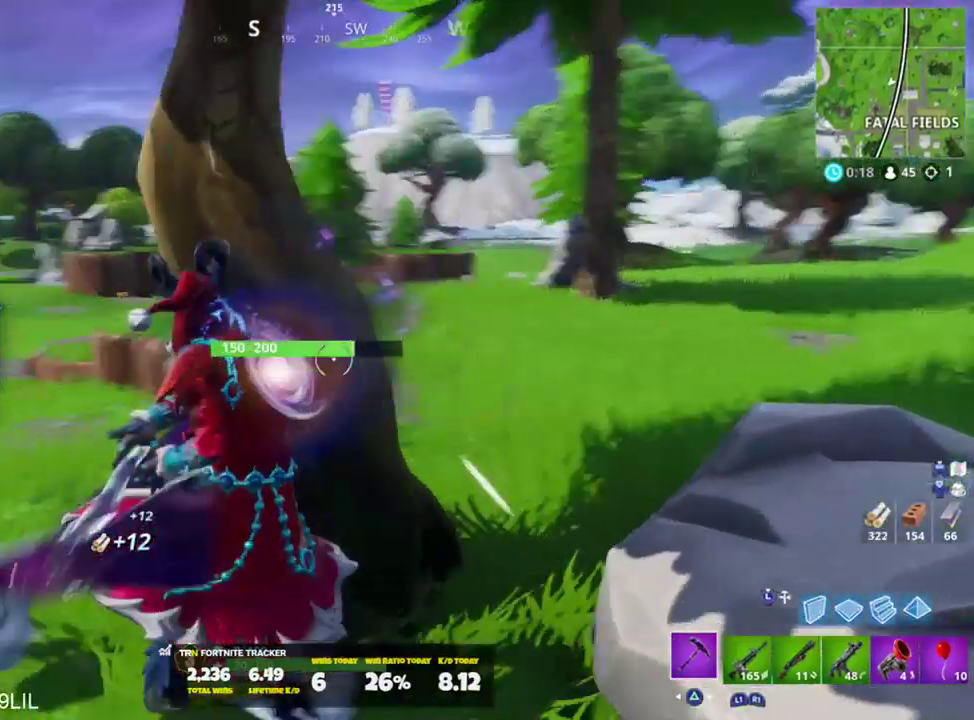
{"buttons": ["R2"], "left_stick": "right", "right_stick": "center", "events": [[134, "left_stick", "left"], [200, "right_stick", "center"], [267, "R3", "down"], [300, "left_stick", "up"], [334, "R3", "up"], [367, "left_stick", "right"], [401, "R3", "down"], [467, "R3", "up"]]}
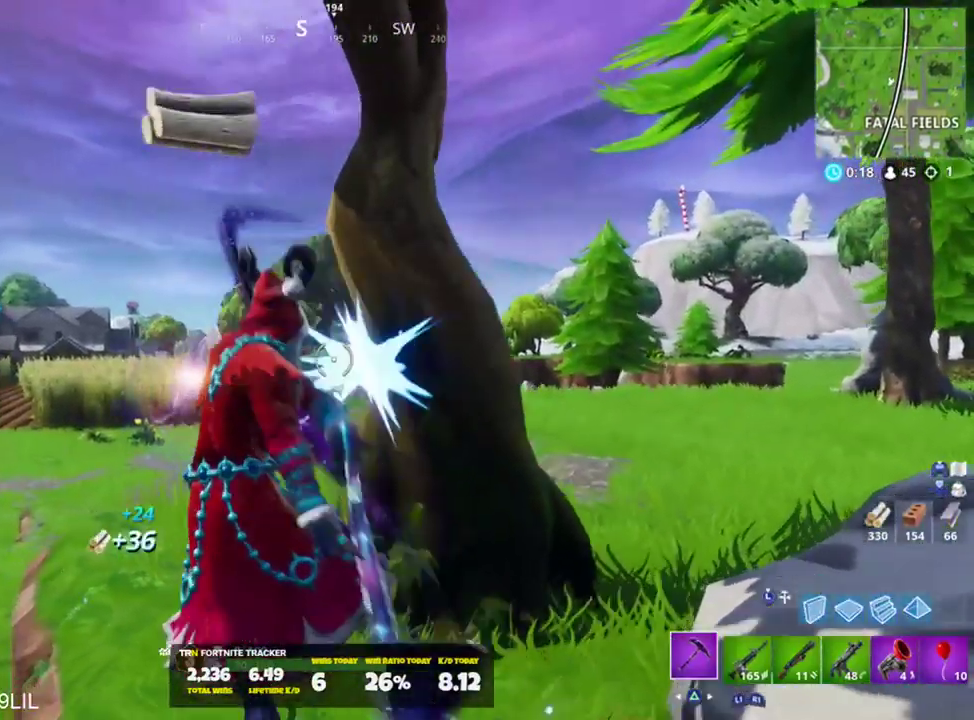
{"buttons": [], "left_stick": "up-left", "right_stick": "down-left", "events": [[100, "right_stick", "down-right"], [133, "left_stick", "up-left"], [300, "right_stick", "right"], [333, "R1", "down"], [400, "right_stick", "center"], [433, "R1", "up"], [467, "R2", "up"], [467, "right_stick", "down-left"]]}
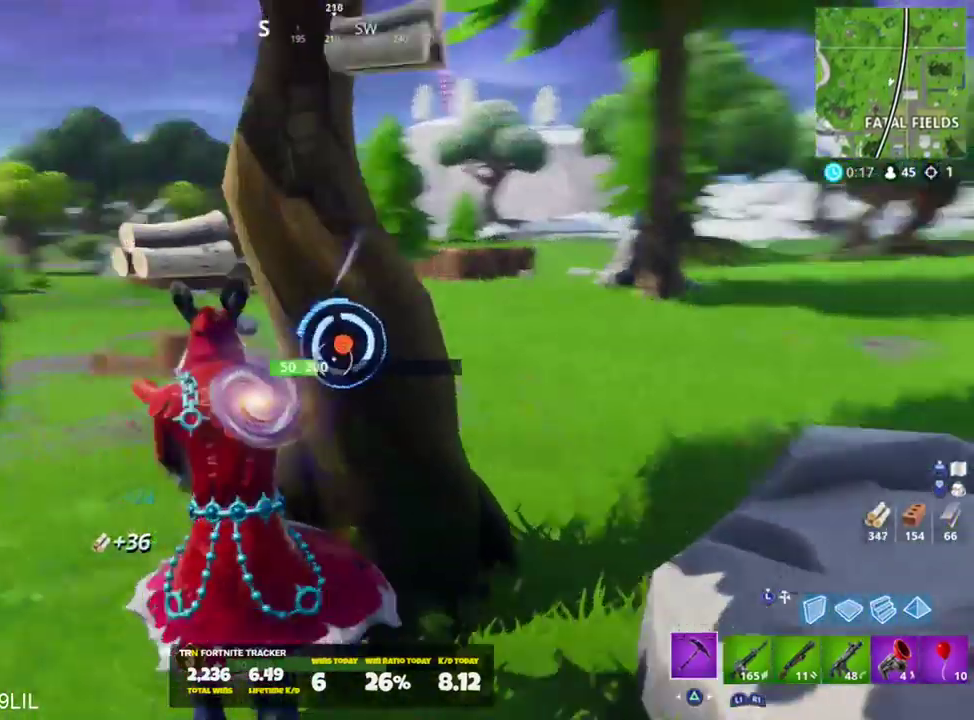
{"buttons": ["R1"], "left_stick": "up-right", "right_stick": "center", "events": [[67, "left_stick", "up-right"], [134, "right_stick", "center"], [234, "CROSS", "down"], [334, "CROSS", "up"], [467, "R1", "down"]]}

□ □ □ □

:: What you have to do ::
All of the data above should be quoted exactly, except for the pictures.

:: Answer space ::
{"buttons": ["R2"], "left_stick": "right", "right_stick": "center", "events": [[134, "left_stick", "left"], [200, "right_stick", "center"], [267, "R3", "down"], [300, "left_stick", "up"], [334, "R3", "up"], [367, "left_stick", "right"], [401, "R3", "down"], [467, "R3", "up"]]}
{"buttons": [], "left_stick": "up-left", "right_stick": "down-left", "events": [[100, "right_stick", "down-right"], [133, "left_stick", "up-left"], [300, "right_stick", "right"], [333, "R1", "down"], [400, "right_stick", "center"], [433, "R1", "up"], [467, "R2", "up"], [467, "right_stick", "down-left"]]}
{"buttons": ["R1"], "left_stick": "up-right", "right_stick": "center", "events": [[67, "left_stick", "up-right"], [134, "right_stick", "center"], [234, "CROSS", "down"], [334, "CROSS", "up"], [467, "R1", "down"]]}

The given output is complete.